Essentially if you have 32768, -32768, 32768, 65536 as your output vertex position then after w divide you get 0.5, -0.5, 0.5, 1. At this point the w can be discarded as it is no longer needed. This information is then passed through the viewport matrix which transforms it to usable 2D coordinates.

Edit: If you look at how a matrix multiplication is performed using the projection matrix you can see how the values get placed in the correct places.

Taking the projection matrix specified in D3DXMatrixPerspectiveLH

2*zn/w  0       0              0
0       2*zn/h  0              0
0       0       zf/(zf-zn)     1
0       0       zn*zf/(zn-zf)  0

And applying it to a random x, y, z, 1 (Note for a vertex position w will always be 1) vertex input value you get the following

x' = ((2*zn/w) * x) + (0 * y) + (0 * z) + (0 * w)
y' = (0 * x) + ((2*zn/h) * y) + (0 * z) + (0 * w)
z' = (0 * x) + (0 * y) + ((zf/(zf-zn)) * z) + ((zn*zf/(zn-zf)) * w)
w' = (0 * x) + (0 * y) + (1 * z) + (0 * w)

Instantly you can see that w and z are different. The w coord now just contains the z coordinate passed to the projection matrix. z contains something far more complicated.

So .. assume we have an input position of (2, 1, 5, 1) we have a zn (Z-Near) of 1 and a zf (Z-Far of 10) and a w (width) of 1 and a h (height) of 1.

Passing these values through we get

x' = (((2 * 1)/1) * 2
y' = (((2 * 1)/1) * 1
z' = ((10/(10-1)  * 5 + ((10 * 1/(1-10)) * 1)
w' = 5

expanding that we then get

x' = 4
y' = 2
z' = 4.4
w' = 5

We then perform final perspective divide and we get

x'' = 0.8
y'' = 0.4
z'' = 0.88
w'' = 1

And now we have our final coordinate position. This assumes that x and y ranges from -1 to 1 and z ranges from 0 to 1. As you can see the vertex is on-screen.

As a bizarre bonus you can see that if |x'| or |y'| or |z'| is larger than |w'| or z' is less than 0 that the vertex is offscreen. This info is used for clipping the triangle to the screen.

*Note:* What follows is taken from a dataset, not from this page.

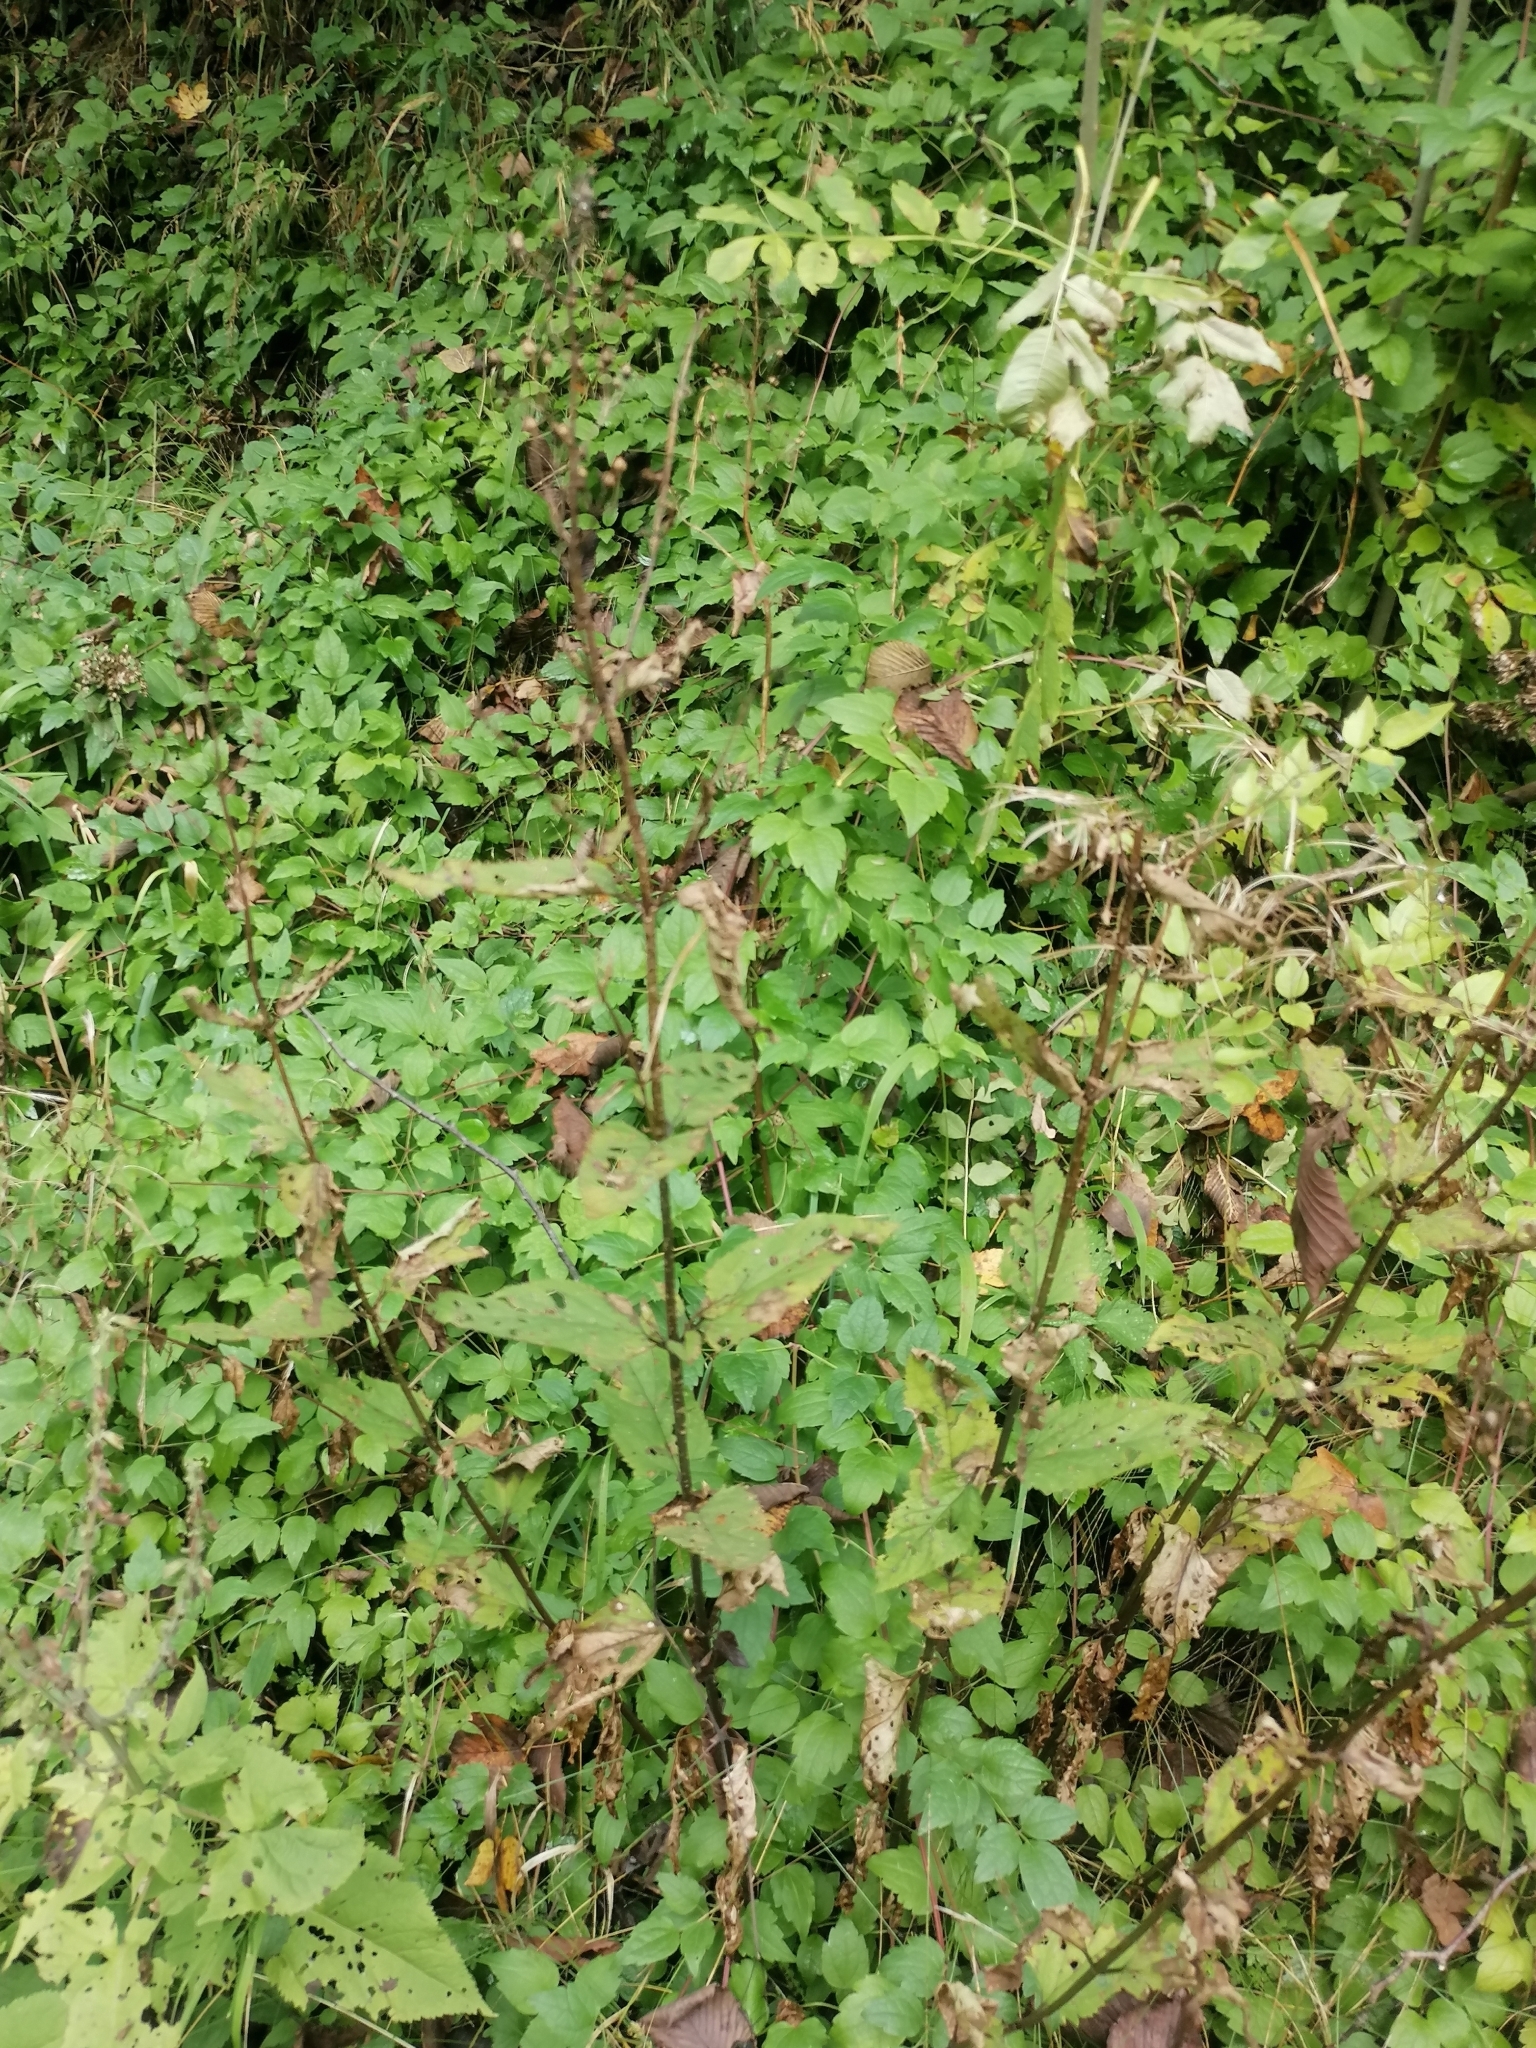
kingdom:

Anyway I think thats a pretty comprehensive answer :D

Edit2: Be warned i am using ROW major matrices. Column major matrices are transposed.

Answer 3

Clipping is an important part of this process, as it helps to visualize what happens to the geometry. The clipping stage essentially discards any point in a primitive that is outside of a 2-unit cube centered around the origin (OK, you have to reconstruct primitives that are partially clipped but that doesn't matter here).

It would be possible to construct a matrix that directly mapped your world space coordinates to such a cube, but gradual movement from the far plane to the near plane would be linear. That is to say that a move of one foot (towards the viewer) when one mile away from the viewer would cause the same increase in size as a move of one foot when several feet from the camera.

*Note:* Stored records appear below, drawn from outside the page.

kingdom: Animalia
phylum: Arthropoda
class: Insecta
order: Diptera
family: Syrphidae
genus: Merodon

However, if we have another coordinate in our vector (w), we can divide the vector component-wise by w, and our primitives won't exhibit the above behavior, but we can still make them end up inside the 2-unit cube above.

For further explanations see http://www.opengl.org/resources/faq/technical/depthbuffer.htm#0060 and http://en.wikipedia.org/wiki/Transformation%5Fmatrix#Perspective%5Fprojection.

A simple answer would be to say that if you don't tell the pipeline what w is then you haven't given it enough information about your projection. This can be verified directly without understanding what the pipeline does with it...

As you probably know the 4x4 matrix can be split into parts based on what each part does. The 3x3 matrix at the top left is altered when you do rotation or scale operations. The fourth column is altered when you do a translation. If you ever inspect a perspective matrix, it alters the bottom row of the matrix. If you then look at how a Matrix-Vector multiplication is done, you see that the bottom row of the matrix ONLY affects the resultant w component of the vector. So if you don't tell the pipeline about w it won't have all your information.